[Stored data entries]
····················

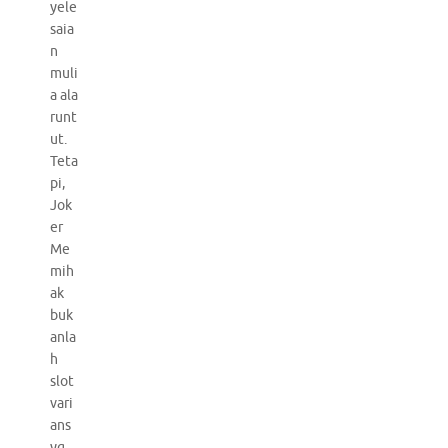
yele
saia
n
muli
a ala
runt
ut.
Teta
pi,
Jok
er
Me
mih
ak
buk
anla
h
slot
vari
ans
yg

····················

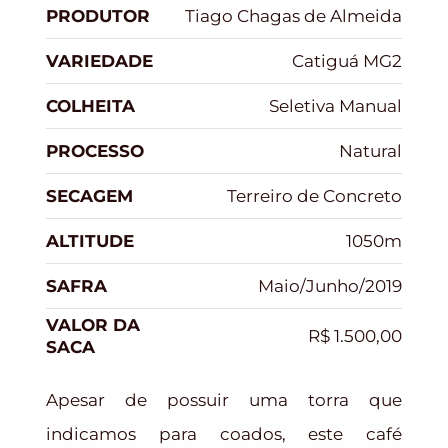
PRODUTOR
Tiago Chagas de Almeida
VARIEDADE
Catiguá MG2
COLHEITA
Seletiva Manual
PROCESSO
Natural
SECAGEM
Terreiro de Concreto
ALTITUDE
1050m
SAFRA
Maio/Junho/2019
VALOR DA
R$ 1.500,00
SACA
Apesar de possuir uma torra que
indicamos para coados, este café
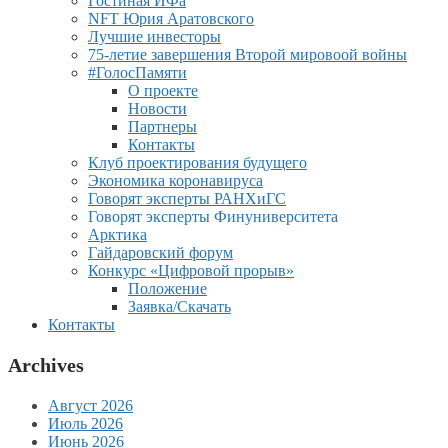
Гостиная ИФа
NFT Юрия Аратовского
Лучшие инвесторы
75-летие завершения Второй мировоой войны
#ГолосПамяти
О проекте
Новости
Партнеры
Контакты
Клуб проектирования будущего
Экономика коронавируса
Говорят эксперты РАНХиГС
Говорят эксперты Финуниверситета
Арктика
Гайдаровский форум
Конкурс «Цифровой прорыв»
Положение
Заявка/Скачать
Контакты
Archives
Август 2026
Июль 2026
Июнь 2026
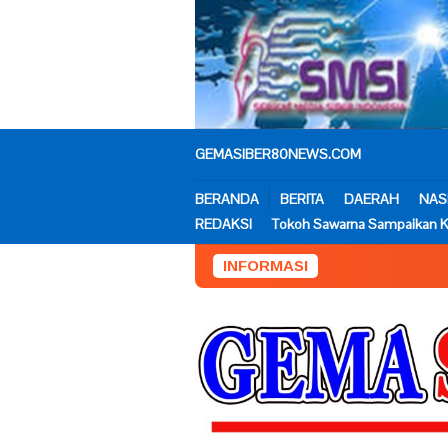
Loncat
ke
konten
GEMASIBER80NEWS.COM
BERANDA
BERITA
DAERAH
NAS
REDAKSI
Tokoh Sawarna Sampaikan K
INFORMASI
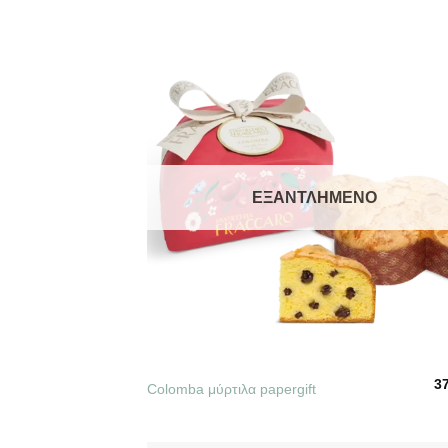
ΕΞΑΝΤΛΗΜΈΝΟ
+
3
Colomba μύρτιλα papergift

····················

Directions for this task: Which lines of the data include "Говорят"? Copy each of them.

Task solution:
Говорят эксперты РАНХиГС
Говорят эксперты Финуниверситета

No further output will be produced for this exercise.